(WORK TASK):
Please edit the listing below by rewriting its lines with "Contattaci" changed to "Scrivici" and everything else left as it is. Leave the pictures out of your answer.

● ● ● ● ● ● ●

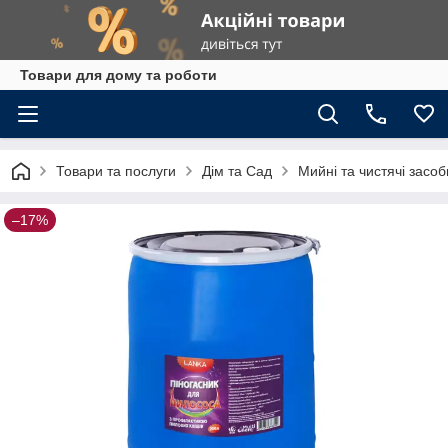
Товари для дому та роботи
Товари та послуги
Дім та Сад
Мийні та чистячі засоб
–17%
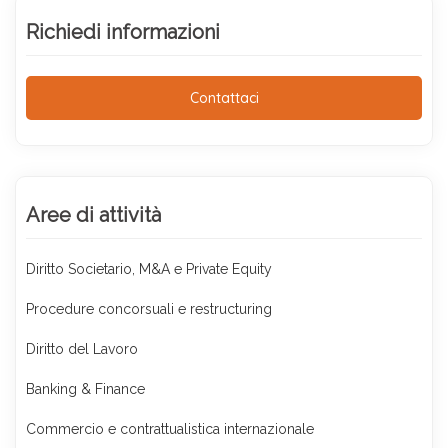
Richiedi informazioni
Contattaci
Aree di attività
Diritto Societario, M&A e Private Equity
Procedure concorsuali e restructuring
Diritto del Lavoro
Banking & Finance
Commercio e contrattualistica internazionale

● ● ● ● ● ● ●

(RESULT):
Товари для дому та роботи
Товари та послуги
Дім та Сад
Мийні та чистячі засоб
–17%
Richiedi informazioni
Scrivici
Aree di attività
Diritto Societario, M&A e Private Equity
Procedure concorsuali e restructuring
Diritto del Lavoro
Banking & Finance
Commercio e contrattualistica internazionale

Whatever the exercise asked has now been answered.